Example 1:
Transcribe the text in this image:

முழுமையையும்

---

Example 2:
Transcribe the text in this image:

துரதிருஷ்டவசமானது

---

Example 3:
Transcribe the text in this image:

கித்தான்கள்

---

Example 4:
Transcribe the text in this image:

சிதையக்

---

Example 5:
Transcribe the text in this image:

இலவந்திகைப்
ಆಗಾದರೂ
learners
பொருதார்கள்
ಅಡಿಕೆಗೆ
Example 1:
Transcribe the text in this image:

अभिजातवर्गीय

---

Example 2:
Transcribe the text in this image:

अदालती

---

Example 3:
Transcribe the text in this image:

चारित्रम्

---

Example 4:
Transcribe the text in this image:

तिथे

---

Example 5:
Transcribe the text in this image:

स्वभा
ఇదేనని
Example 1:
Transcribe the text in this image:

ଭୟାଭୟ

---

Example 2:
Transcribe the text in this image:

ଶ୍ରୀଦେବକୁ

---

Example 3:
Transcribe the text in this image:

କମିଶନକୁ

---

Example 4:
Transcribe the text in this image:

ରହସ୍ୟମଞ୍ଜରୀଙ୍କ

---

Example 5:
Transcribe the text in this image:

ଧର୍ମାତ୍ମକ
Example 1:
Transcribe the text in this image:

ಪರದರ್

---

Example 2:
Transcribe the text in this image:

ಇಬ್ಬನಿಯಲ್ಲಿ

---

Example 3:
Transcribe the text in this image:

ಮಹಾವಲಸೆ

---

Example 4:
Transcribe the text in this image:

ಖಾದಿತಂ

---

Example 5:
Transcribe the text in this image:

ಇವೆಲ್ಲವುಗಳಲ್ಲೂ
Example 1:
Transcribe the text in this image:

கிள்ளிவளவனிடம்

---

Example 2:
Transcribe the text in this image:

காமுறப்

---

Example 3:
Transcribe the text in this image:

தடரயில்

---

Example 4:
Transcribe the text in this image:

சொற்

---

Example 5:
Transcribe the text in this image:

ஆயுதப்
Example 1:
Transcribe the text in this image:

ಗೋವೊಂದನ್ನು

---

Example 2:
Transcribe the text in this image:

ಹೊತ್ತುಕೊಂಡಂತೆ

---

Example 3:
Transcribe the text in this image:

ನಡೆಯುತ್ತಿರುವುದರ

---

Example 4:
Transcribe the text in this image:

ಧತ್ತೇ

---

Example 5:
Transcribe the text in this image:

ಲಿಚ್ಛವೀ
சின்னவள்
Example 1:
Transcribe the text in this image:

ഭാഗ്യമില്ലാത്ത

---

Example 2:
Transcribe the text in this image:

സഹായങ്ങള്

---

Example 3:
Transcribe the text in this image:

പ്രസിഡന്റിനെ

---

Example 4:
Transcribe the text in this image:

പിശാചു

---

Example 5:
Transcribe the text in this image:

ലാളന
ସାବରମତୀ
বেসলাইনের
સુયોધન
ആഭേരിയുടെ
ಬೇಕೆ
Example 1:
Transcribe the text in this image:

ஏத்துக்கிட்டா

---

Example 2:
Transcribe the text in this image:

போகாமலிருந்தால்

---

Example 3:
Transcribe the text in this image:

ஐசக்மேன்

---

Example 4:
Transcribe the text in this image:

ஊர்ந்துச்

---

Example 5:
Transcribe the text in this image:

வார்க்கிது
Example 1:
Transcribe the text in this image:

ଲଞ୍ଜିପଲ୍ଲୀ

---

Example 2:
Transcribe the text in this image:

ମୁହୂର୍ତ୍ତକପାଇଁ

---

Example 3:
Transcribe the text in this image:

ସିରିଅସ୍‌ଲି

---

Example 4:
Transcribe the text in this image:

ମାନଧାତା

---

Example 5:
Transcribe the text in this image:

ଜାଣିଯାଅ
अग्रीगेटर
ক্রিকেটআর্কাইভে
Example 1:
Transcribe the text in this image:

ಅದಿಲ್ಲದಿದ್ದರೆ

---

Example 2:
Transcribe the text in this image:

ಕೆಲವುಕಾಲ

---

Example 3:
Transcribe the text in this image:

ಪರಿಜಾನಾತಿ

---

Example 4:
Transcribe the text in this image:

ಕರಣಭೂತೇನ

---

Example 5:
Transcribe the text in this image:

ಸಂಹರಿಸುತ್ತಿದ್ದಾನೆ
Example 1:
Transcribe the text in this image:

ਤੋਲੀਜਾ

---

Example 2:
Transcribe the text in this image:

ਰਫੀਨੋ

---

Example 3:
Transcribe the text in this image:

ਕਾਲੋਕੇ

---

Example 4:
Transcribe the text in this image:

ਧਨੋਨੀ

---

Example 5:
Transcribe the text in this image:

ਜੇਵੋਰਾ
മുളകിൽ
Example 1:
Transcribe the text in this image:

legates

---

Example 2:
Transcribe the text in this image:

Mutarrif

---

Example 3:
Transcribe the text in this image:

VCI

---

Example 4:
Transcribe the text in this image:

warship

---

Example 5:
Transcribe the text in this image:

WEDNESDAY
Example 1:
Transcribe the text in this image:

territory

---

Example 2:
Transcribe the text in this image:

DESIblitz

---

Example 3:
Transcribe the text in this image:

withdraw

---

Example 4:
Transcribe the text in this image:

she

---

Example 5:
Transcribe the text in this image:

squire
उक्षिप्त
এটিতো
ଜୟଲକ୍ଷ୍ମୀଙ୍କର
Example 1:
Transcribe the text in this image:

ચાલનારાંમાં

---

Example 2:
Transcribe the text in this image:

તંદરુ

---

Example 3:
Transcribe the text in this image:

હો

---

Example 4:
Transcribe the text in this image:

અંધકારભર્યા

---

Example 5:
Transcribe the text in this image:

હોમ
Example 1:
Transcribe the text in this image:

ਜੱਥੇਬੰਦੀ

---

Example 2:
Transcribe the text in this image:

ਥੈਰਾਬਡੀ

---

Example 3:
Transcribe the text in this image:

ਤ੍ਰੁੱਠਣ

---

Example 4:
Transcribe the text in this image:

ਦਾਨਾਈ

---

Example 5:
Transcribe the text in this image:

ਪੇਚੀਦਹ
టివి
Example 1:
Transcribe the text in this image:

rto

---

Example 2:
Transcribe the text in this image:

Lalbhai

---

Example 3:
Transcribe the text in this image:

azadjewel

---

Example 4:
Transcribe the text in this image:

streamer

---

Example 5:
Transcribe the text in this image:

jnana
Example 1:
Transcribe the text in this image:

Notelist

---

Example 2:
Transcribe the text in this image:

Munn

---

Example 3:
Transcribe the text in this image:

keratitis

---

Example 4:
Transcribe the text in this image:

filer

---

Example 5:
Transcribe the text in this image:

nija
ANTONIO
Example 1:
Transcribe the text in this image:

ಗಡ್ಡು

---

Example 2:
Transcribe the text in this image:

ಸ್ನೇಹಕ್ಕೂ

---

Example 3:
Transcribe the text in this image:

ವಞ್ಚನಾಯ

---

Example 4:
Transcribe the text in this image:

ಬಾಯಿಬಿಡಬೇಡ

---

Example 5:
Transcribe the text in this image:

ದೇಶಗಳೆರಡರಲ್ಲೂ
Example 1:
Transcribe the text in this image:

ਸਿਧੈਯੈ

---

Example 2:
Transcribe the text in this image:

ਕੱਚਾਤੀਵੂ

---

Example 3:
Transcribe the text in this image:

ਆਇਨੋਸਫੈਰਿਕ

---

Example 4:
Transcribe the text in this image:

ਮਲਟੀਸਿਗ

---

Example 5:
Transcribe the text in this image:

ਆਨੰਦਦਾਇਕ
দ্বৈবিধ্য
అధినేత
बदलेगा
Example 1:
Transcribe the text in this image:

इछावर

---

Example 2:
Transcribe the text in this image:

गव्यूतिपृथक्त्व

- Work required: The response should consist of all the entries, transcribed exactly.

- The answer:
Example 1:
Transcribe the text in this image:

முழுமையையும்

---

Example 2:
Transcribe the text in this image:

துரதிருஷ்டவசமானது

---

Example 3:
Transcribe the text in this image:

கித்தான்கள்

---

Example 4:
Transcribe the text in this image:

சிதையக்

---

Example 5:
Transcribe the text in this image:

இலவந்திகைப்
ಆಗಾದರೂ
learners
பொருதார்கள்
ಅಡಿಕೆಗೆ
Example 1:
Transcribe the text in this image:

अभिजातवर्गीय

---

Example 2:
Transcribe the text in this image:

अदालती

---

Example 3:
Transcribe the text in this image:

चारित्रम्

---

Example 4:
Transcribe the text in this image:

तिथे

---

Example 5:
Transcribe the text in this image:

स्वभा
ఇదేనని
Example 1:
Transcribe the text in this image:

ଭୟାଭୟ

---

Example 2:
Transcribe the text in this image:

ଶ୍ରୀଦେବକୁ

---

Example 3:
Transcribe the text in this image:

କମିଶନକୁ

---

Example 4:
Transcribe the text in this image:

ରହସ୍ୟମଞ୍ଜରୀଙ୍କ

---

Example 5:
Transcribe the text in this image:

ଧର୍ମାତ୍ମକ
Example 1:
Transcribe the text in this image:

ಪರದರ್

---

Example 2:
Transcribe the text in this image:

ಇಬ್ಬನಿಯಲ್ಲಿ

---

Example 3:
Transcribe the text in this image:

ಮಹಾವಲಸೆ

---

Example 4:
Transcribe the text in this image:

ಖಾದಿತಂ

---

Example 5:
Transcribe the text in this image:

ಇವೆಲ್ಲವುಗಳಲ್ಲೂ
Example 1:
Transcribe the text in this image:

கிள்ளிவளவனிடம்

---

Example 2:
Transcribe the text in this image:

காமுறப்

---

Example 3:
Transcribe the text in this image:

தடரயில்

---

Example 4:
Transcribe the text in this image:

சொற்

---

Example 5:
Transcribe the text in this image:

ஆயுதப்
Example 1:
Transcribe the text in this image:

ಗೋವೊಂದನ್ನು

---

Example 2:
Transcribe the text in this image:

ಹೊತ್ತುಕೊಂಡಂತೆ

---

Example 3:
Transcribe the text in this image:

ನಡೆಯುತ್ತಿರುವುದರ

---

Example 4:
Transcribe the text in this image:

ಧತ್ತೇ

---

Example 5:
Transcribe the text in this image:

ಲಿಚ್ಛವೀ
சின்னவள்
Example 1:
Transcribe the text in this image:

ഭാഗ്യമില്ലാത്ത

---

Example 2:
Transcribe the text in this image:

സഹായങ്ങള്

---

Example 3:
Transcribe the text in this image:

പ്രസിഡന്റിനെ

---

Example 4:
Transcribe the text in this image:

പിശാചു

---

Example 5:
Transcribe the text in this image:

ലാളന
ସାବରମତୀ
বেসলাইনের
સુયોધન
ആഭേരിയുടെ
ಬೇಕೆ
Example 1:
Transcribe the text in this image:

ஏத்துக்கிட்டா

---

Example 2:
Transcribe the text in this image:

போகாமலிருந்தால்

---

Example 3:
Transcribe the text in this image:

ஐசக்மேன்

---

Example 4:
Transcribe the text in this image:

ஊர்ந்துச்

---

Example 5:
Transcribe the text in this image:

வார்க்கிது
Example 1:
Transcribe the text in this image:

ଲଞ୍ଜିପଲ୍ଲୀ

---

Example 2:
Transcribe the text in this image:

ମୁହୂର୍ତ୍ତକପାଇଁ

---

Example 3:
Transcribe the text in this image:

ସିରିଅସ୍‌ଲି

---

Example 4:
Transcribe the text in this image:

ମାନଧାତା

---

Example 5:
Transcribe the text in this image:

ଜାଣିଯାଅ
अग्रीगेटर
ক্রিকেটআর্কাইভে
Example 1:
Transcribe the text in this image:

ಅದಿಲ್ಲದಿದ್ದರೆ

---

Example 2:
Transcribe the text in this image:

ಕೆಲವುಕಾಲ

---

Example 3:
Transcribe the text in this image:

ಪರಿಜಾನಾತಿ

---

Example 4:
Transcribe the text in this image:

ಕರಣಭೂತೇನ

---

Example 5:
Transcribe the text in this image:

ಸಂಹರಿಸುತ್ತಿದ್ದಾನೆ
Example 1:
Transcribe the text in this image:

ਤੋਲੀਜਾ

---

Example 2:
Transcribe the text in this image:

ਰਫੀਨੋ

---

Example 3:
Transcribe the text in this image:

ਕਾਲੋਕੇ

---

Example 4:
Transcribe the text in this image:

ਧਨੋਨੀ

---

Example 5:
Transcribe the text in this image:

ਜੇਵੋਰਾ
മുളകിൽ
Example 1:
Transcribe the text in this image:

legates

---

Example 2:
Transcribe the text in this image:

Mutarrif

---

Example 3:
Transcribe the text in this image:

VCI

---

Example 4:
Transcribe the text in this image:

warship

---

Example 5:
Transcribe the text in this image:

WEDNESDAY
Example 1:
Transcribe the text in this image:

territory

---

Example 2:
Transcribe the text in this image:

DESIblitz

---

Example 3:
Transcribe the text in this image:

withdraw

---

Example 4:
Transcribe the text in this image:

she

---

Example 5:
Transcribe the text in this image:

squire
उक्षिप्त
এটিতো
ଜୟଲକ୍ଷ୍ମୀଙ୍କର
Example 1:
Transcribe the text in this image:

ચાલનારાંમાં

---

Example 2:
Transcribe the text in this image:

તંદરુ

---

Example 3:
Transcribe the text in this image:

હો

---

Example 4:
Transcribe the text in this image:

અંધકારભર્યા

---

Example 5:
Transcribe the text in this image:

હોમ
Example 1:
Transcribe the text in this image:

ਜੱਥੇਬੰਦੀ

---

Example 2:
Transcribe the text in this image:

ਥੈਰਾਬਡੀ

---

Example 3:
Transcribe the text in this image:

ਤ੍ਰੁੱਠਣ

---

Example 4:
Transcribe the text in this image:

ਦਾਨਾਈ

---

Example 5:
Transcribe the text in this image:

ਪੇਚੀਦਹ
టివి
Example 1:
Transcribe the text in this image:

rto

---

Example 2:
Transcribe the text in this image:

Lalbhai

---

Example 3:
Transcribe the text in this image:

azadjewel

---

Example 4:
Transcribe the text in this image:

streamer

---

Example 5:
Transcribe the text in this image:

jnana
Example 1:
Transcribe the text in this image:

Notelist

---

Example 2:
Transcribe the text in this image:

Munn

---

Example 3:
Transcribe the text in this image:

keratitis

---

Example 4:
Transcribe the text in this image:

filer

---

Example 5:
Transcribe the text in this image:

nija
ANTONIO
Example 1:
Transcribe the text in this image:

ಗಡ್ಡು

---

Example 2:
Transcribe the text in this image:

ಸ್ನೇಹಕ್ಕೂ

---

Example 3:
Transcribe the text in this image:

ವಞ್ಚನಾಯ

---

Example 4:
Transcribe the text in this image:

ಬಾಯಿಬಿಡಬೇಡ

---

Example 5:
Transcribe the text in this image:

ದೇಶಗಳೆರಡರಲ್ಲೂ
Example 1:
Transcribe the text in this image:

ਸਿਧੈਯੈ

---

Example 2:
Transcribe the text in this image:

ਕੱਚਾਤੀਵੂ

---

Example 3:
Transcribe the text in this image:

ਆਇਨੋਸਫੈਰਿਕ

---

Example 4:
Transcribe the text in this image:

ਮਲਟੀਸਿਗ

---

Example 5:
Transcribe the text in this image:

ਆਨੰਦਦਾਇਕ
দ্বৈবিধ্য
అధినేత
बदलेगा
Example 1:
Transcribe the text in this image:

इछावर

---

Example 2:
Transcribe the text in this image:

गव्यूतिपृथक्त्व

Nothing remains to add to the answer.